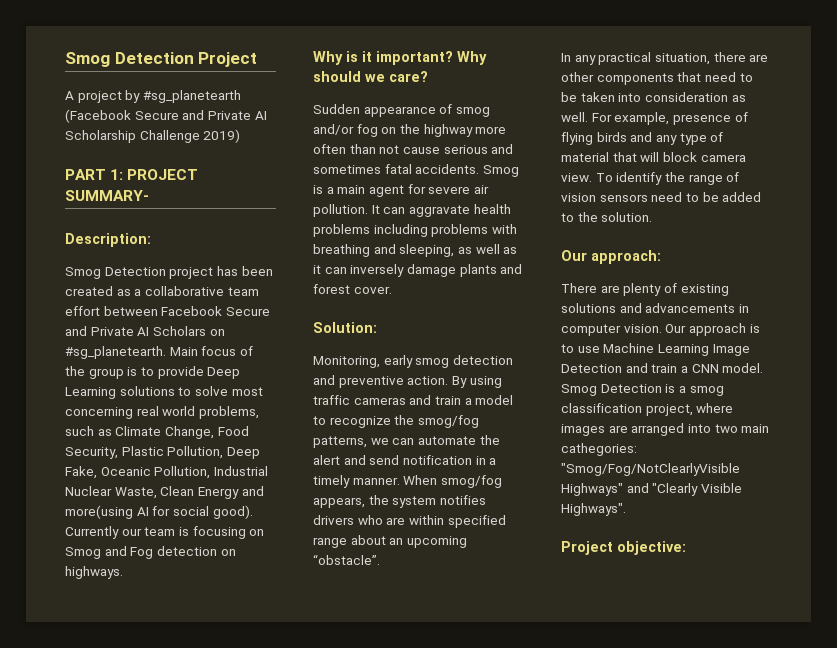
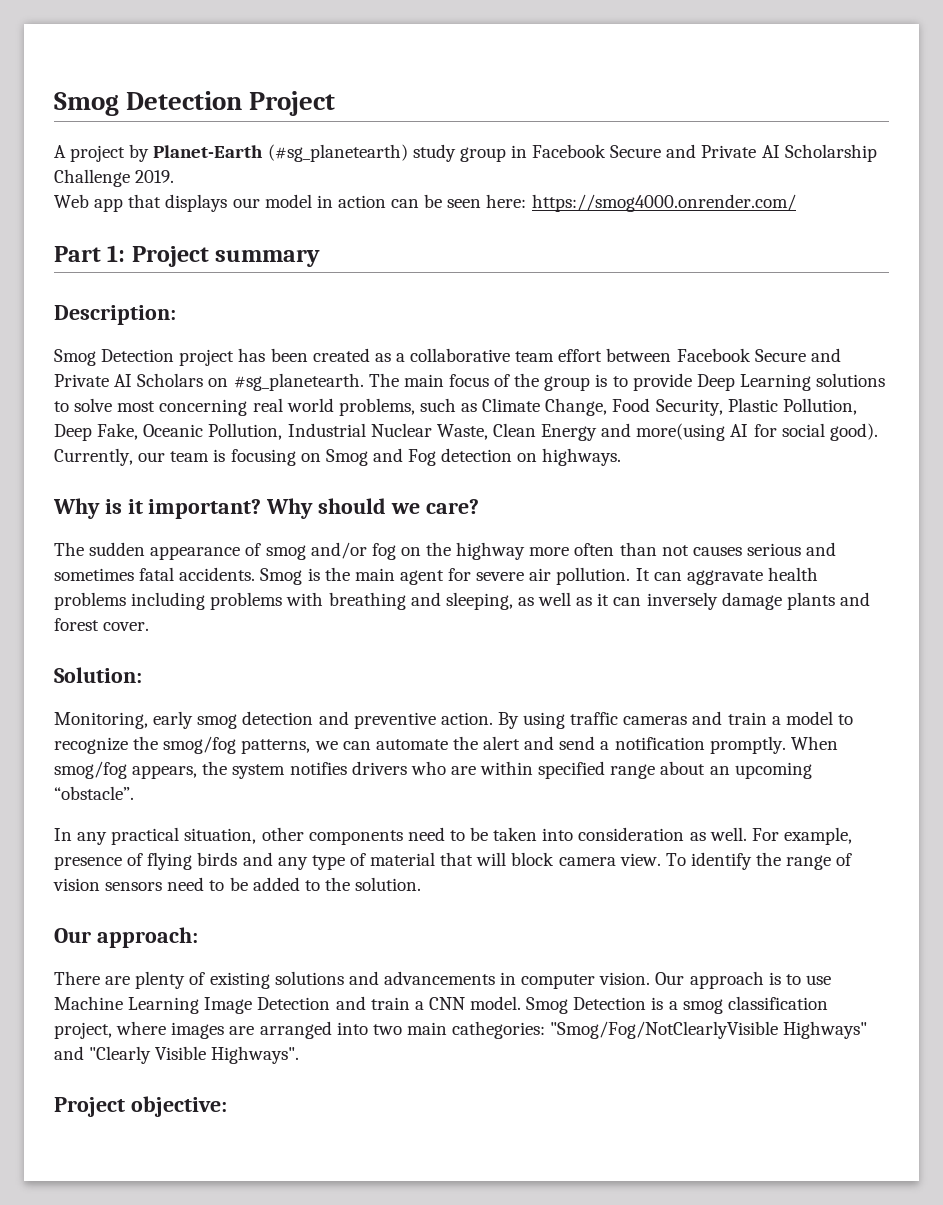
[142,90,241,103] [65,109,131,123] #sg_planetearth (Facebook -> [153,144,607,162] Planet-Earth (#sg_planetearth) study group in Facebook
[203,129,241,143] [65,169,199,180] [65,190,149,201] 2019) // PART 1: PROJECT SUMMARY- -> [135,170,175,183] [54,194,796,212] [54,245,321,267] 2019. // Web app that displays our model in action can be seen here: https://smog4000.onrender.com/ // Part 1: Project summary
[169,347,198,356] Main -> [368,373,444,387] The main
[65,526,119,539] Currently -> [54,448,133,466] Currently,
[313,104,360,114] Sudden -> [54,542,146,556] The sudden
[402,147,440,154] cause -> [692,546,742,556] causes
[326,187,334,194] a -> [324,567,350,581] the
[402,455,497,465] [313,475,400,488] notification in a timely manner. -> [600,736,786,754] a notification promptly.
[713,52,769,62] there are -> (257, 836) none
[677,72,702,82] that -> (403, 837) none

=-=-=

▶ **EXERCISE DESCRIPTION**
Set down the line holding "[402,147,440,154] cause ->" and all later lines through the last one in the material above, exactly, and no other lines.

▶ **EXERCISE RESPONSE**
[402,147,440,154] cause -> [692,546,742,556] causes
[326,187,334,194] a -> [324,567,350,581] the
[402,455,497,465] [313,475,400,488] notification in a timely manner. -> [600,736,786,754] a notification promptly.
[713,52,769,62] there are -> (257, 836) none
[677,72,702,82] that -> (403, 837) none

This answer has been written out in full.